The first time I tried therapy was through EAP (Employee Assistance Program) in 2020 due to work stress, not being able to wake up on time, and my relationship with my family. EAP is very supportive and quite easy to access if your workplace uses the service.

You speak to the intake staff and discuss why you want to access EAP, you also get the option to find someone that is close to you and speak languages other than English. With this being said my experience with EAP wasn’t the most supportive. I found myself being forced to talk, repeatedly explaining family trauma, and didn’t feel I could open up in the environment.

There were times when the therapist just stared at me until I began to speak - I understand silence gets some people to speak but it did not encourage me to open up, but I felt forced to speak just to fill the silence. This all happened during the first lockdown in Melbourne which meant the first session was face-to-face, but the others were over the phone where I couldn’t create a supportive and comfortable space. I did leave with some strategies that helped with sleep but it wasn’t the most encouraging experience.
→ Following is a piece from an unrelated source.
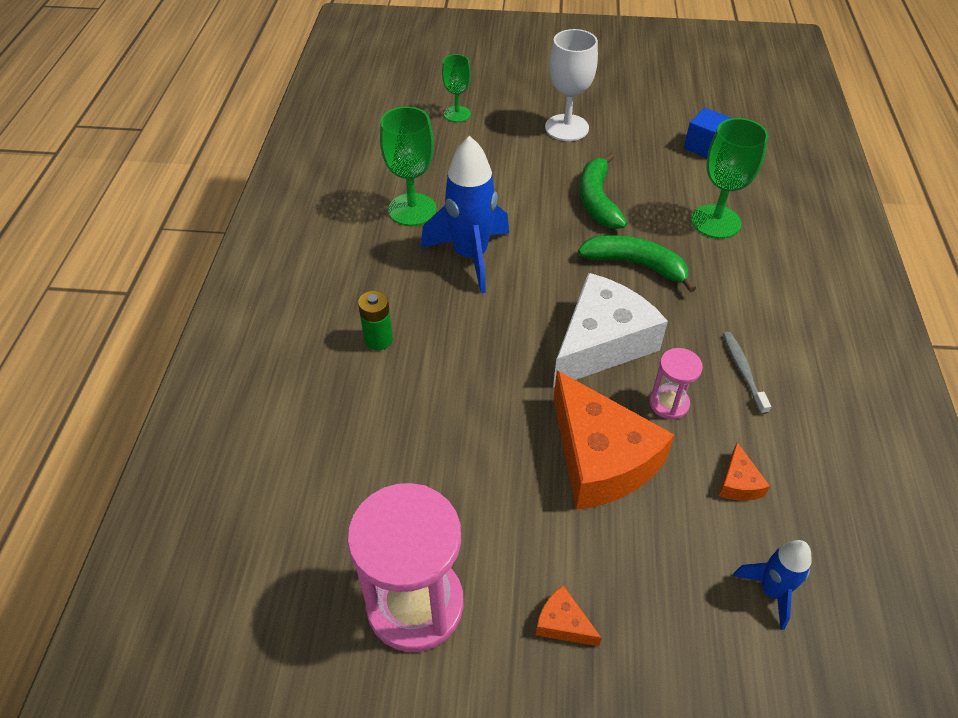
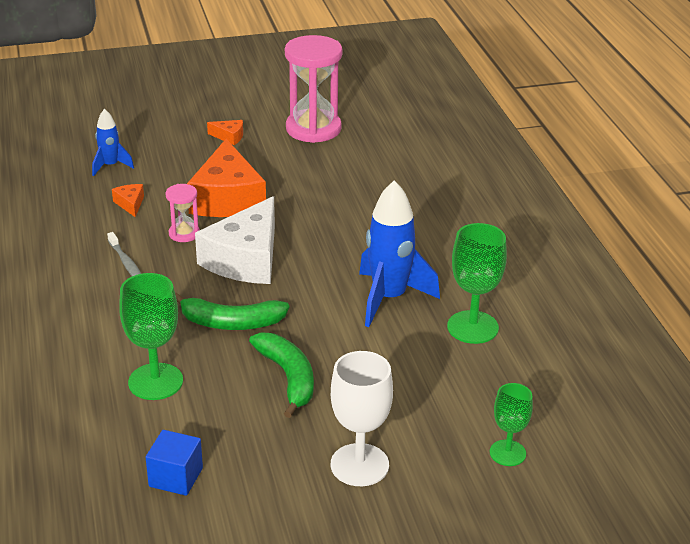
camera: 160 degrees right, 15 degrees down
green battery [358,291,393,350] -> none
orange cheese [553,370,674,510] -> orange cheese turned 135 degrees counterclockwise [187,139,266,217]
The main reason for restarting therapy in January 2022 was my behavior after a personal break down. How I dealt with communication, talking to family and just toxic behavior in general. This time I wanted to specifically find a south Asian therapist to support me in dealing with my actions and to make a positive change. I did my own research and found a few different culturally responsive therapists in the southeast of Melbourne. It didn’t take long but research is key and I was very happy with the professional I started my sessions with. For context I had to obtain a mental health plan before starting sessions, which is obtained from a GP.

During the appointment I was asked about my general wellbeing, reasons for wanting to access support, and completes a K10 questionnaire. My plan gave me access to 10 sessions with a psychologist of my choosing, which could be re-evaluated for more sessions after the initial 10. In terms of cost, it was $188.25 per session with Medicare rebate $88.25 which worked out to be $100 out of pocket per session.
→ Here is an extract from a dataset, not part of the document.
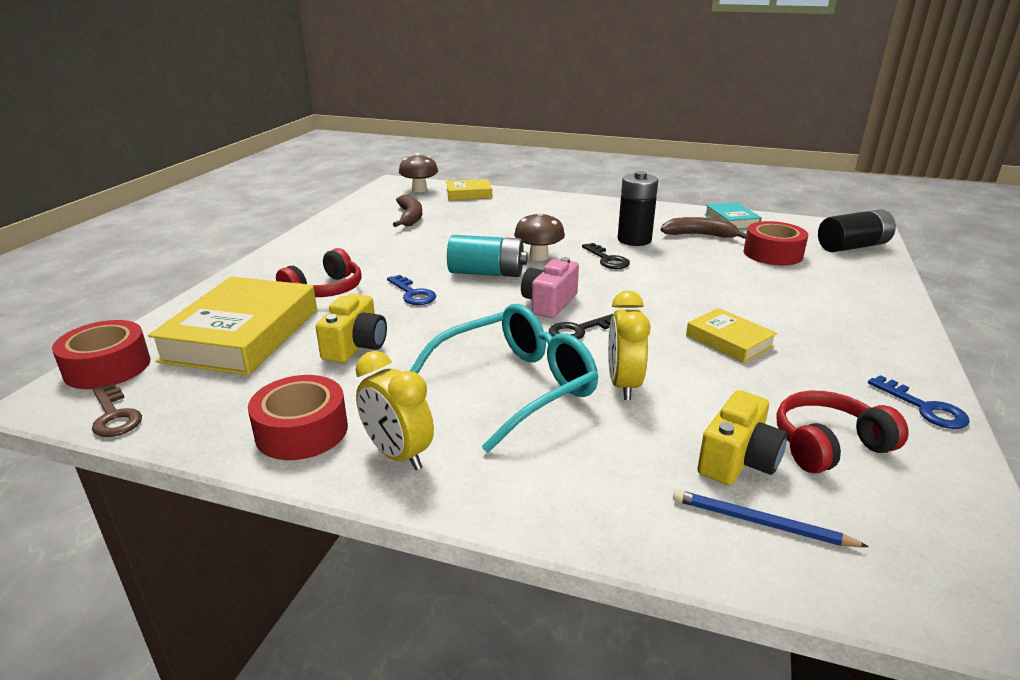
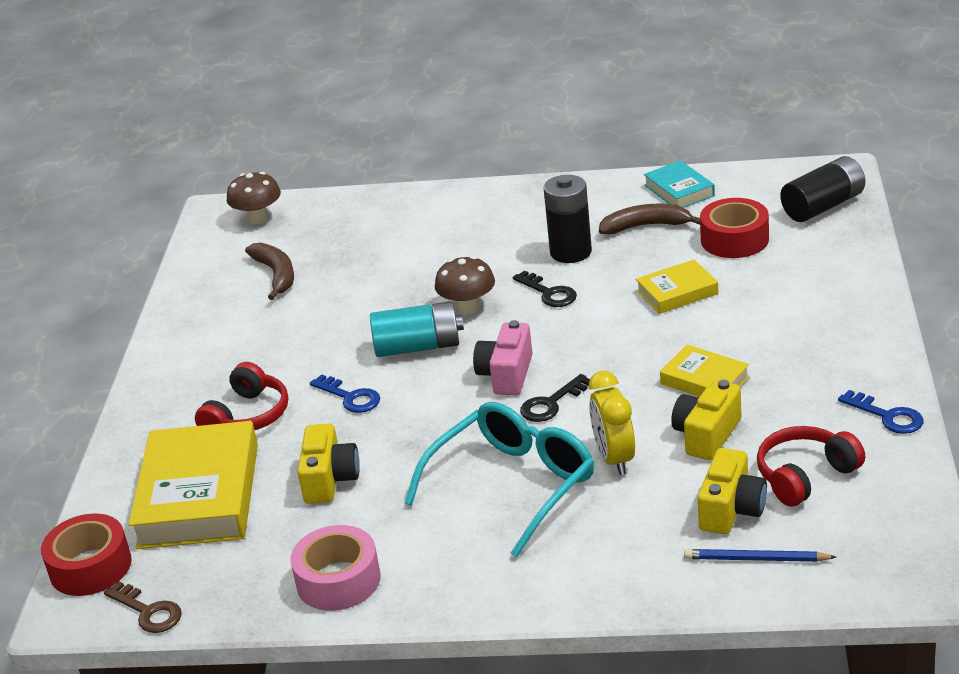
camera: 10 degrees left, 5 degrees up
red tape [248,375,348,460] -> pink tape [290,525,380,611]
yellow clock [356,351,434,470] -> none
yellow book [446,179,492,200] -> yellow book moved to [636,259,718,314]
none -> yellow camera [671,380,741,460]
My first session with the psychologist was a positive experience. I spoke about what I wanted to get out of the sessions, and the most supportive part of it was feeling acknowledged and understood without the need to constantly repeat past experiences. I remember one instance of explaining why my parents’ relationship was such a mess and why it gave me a lot of anxiety visiting home.

Without even breaking the therapist stated ‘I totally understand where you are coming from. South Asian family dynamics can be quite challenging’. Little things like that made the sessions worthwhile and we were able to develop strategies together. Therapy isn’t easy - it requires a lot of understanding and the ability to open up. It was my third or fourth session where I broke down in tears discussing how much worse I made a previous break up for both people involved due to my actions. My self-esteem was at an all time low – I ruined a lot due to poor communication, not sticking up for others, being very toxic and it all came out during these sessions. It takes time and commitment to see change in yourself.

My experience with therapy has made my current forms of communication with others so much better. I don’t overthink as much as I used to and have realized that many situations are out of my control. Resources like an ‘emotions wheel’ helped me express my feelings better during conversations which have helped improve my relationships with people. I had my last session in late October 2022 and the strategies and learnings I have taken away will stay with me for years to come. It doesn’t mean I won’t make mistakes again, but I know I can always access therapy again if I need it as the support helped me improve and feel like a better person.

Sitting down with a psychologist isn’t for everyone, so I wrote this to encourage readers to find a support system and a mode of therapy that works for them. Our south Asian mental health practitioner list is a great starting point and Shakti will soon add complimentary/alternative forms of therapy/mental health professionals in coming weeks.